§ EXERCISE DETAILS: Go through the records and extract every line with the word "Зүүнхангай".

§ GIVEN RECORDS:
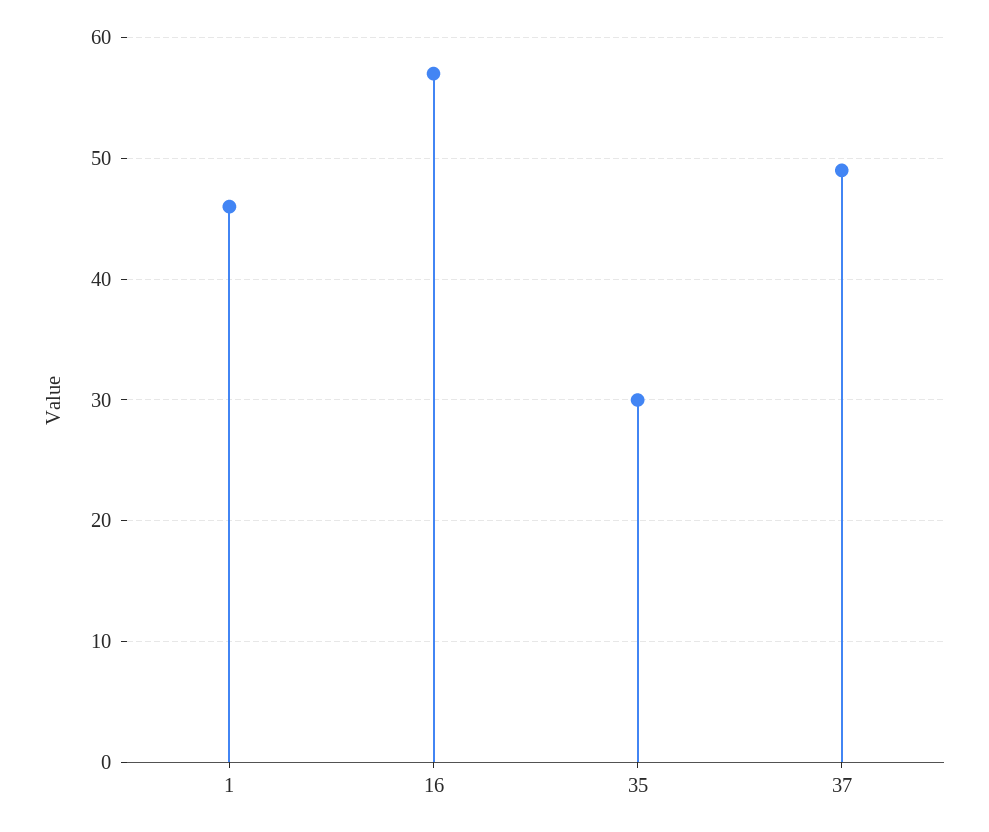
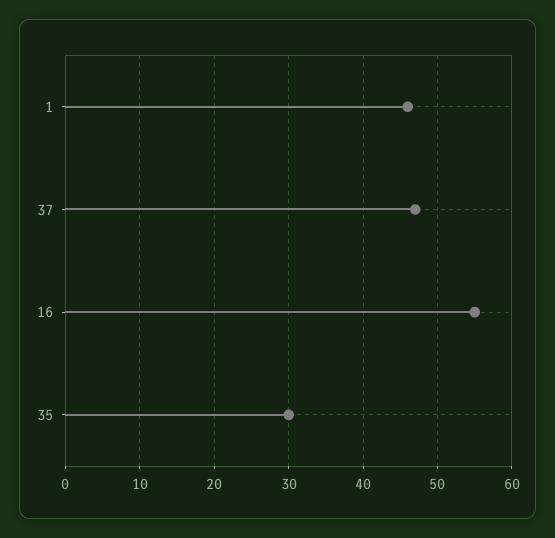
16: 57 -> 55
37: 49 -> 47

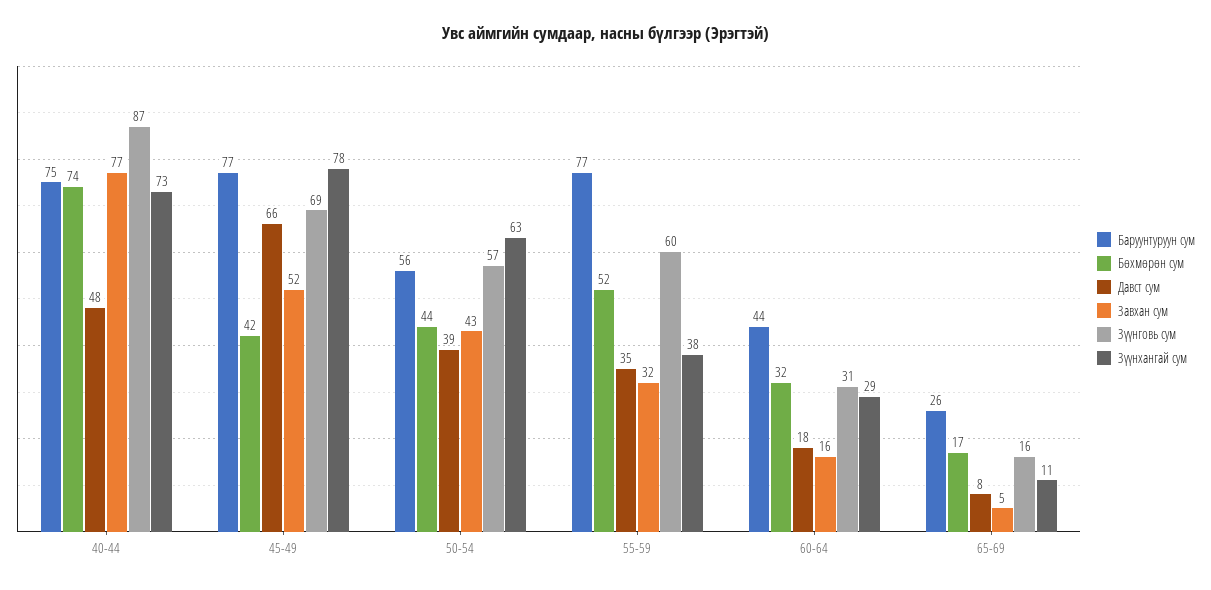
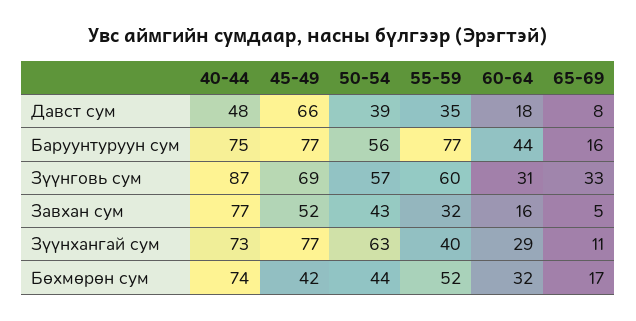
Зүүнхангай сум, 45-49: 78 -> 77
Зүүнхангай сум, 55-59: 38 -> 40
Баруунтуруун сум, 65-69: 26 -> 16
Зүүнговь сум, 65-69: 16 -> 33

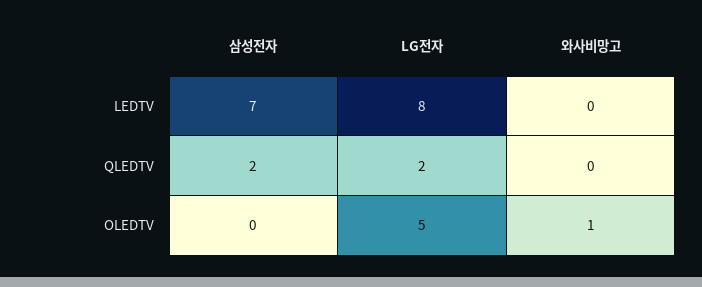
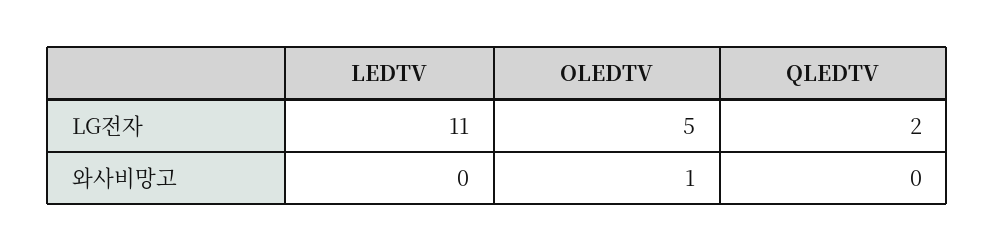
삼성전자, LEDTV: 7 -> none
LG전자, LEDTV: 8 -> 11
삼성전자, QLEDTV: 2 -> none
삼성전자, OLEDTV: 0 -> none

§ FINAL ANSWER:
Зүүнхангай сум, 45-49: 78 -> 77
Зүүнхангай сум, 55-59: 38 -> 40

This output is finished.